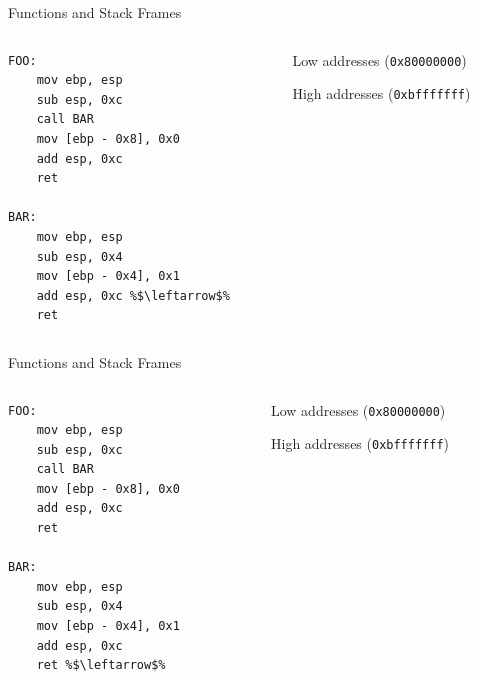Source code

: \documentclass[]{beamer}
\begin{document}
\begin{frame}[fragile]{Functions and Stack Frames}
  \begin{columns}
    \begin{column}{0.45\linewidth}
      \begin{lstlisting}[language={[x86masm]Assembler}, escapechar=\%]
FOO:
    mov ebp, esp 
    sub esp, 0xc 
    call BAR 
    mov [ebp - 0x8], 0x0 
    add esp, 0xc 
    ret

BAR:
    mov ebp, esp 
    sub esp, 0x4 
    mov [ebp - 0x4], 0x1 
    add esp, 0xc %$\leftarrow$%
    ret
      \end{lstlisting}
    \end{column}
    \begin{column}{0.4\linewidth}
      \par
      {\scriptsize Low addresses ({\tt 0x80000000})}\\[.5em]
      {\scriptsize High addresses ({\tt 0xbfffffff})}
    \end{column}
  \end{columns}
\end{frame}

\begin{frame}[fragile]{Functions and Stack Frames}
  \begin{columns}
    \begin{column}{0.45\linewidth}
      \begin{lstlisting}[language={[x86masm]Assembler}, escapechar=\%]
FOO:
    mov ebp, esp 
    sub esp, 0xc 
    call BAR 
    mov [ebp - 0x8], 0x0 
    add esp, 0xc 
    ret

BAR:
    mov ebp, esp 
    sub esp, 0x4 
    mov [ebp - 0x4], 0x1 
    add esp, 0xc 
    ret %$\leftarrow$%
      \end{lstlisting}
    \end{column}
    \begin{column}{0.4\linewidth}
      \par
      {\scriptsize Low addresses ({\tt 0x80000000})}\\[.5em]
      {\scriptsize High addresses ({\tt 0xbfffffff})}
    \end{column}
  \end{columns}
\end{frame}
\end{document}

● TASK DETAILS: Set down nothing but the lines from the one containing "ret %$\leftarrow$%" through the end of the entries above, exactly as written, both ends counted.

● TASK RESULT:
    ret %$\leftarrow$%
      \end{lstlisting}
    \end{column}
    \begin{column}{0.4\linewidth}
      \par
      {\scriptsize Low addresses ({\tt 0x80000000})}\\[.5em]
      {\scriptsize High addresses ({\tt 0xbfffffff})}
    \end{column}
  \end{columns}
\end{frame}
\end{document}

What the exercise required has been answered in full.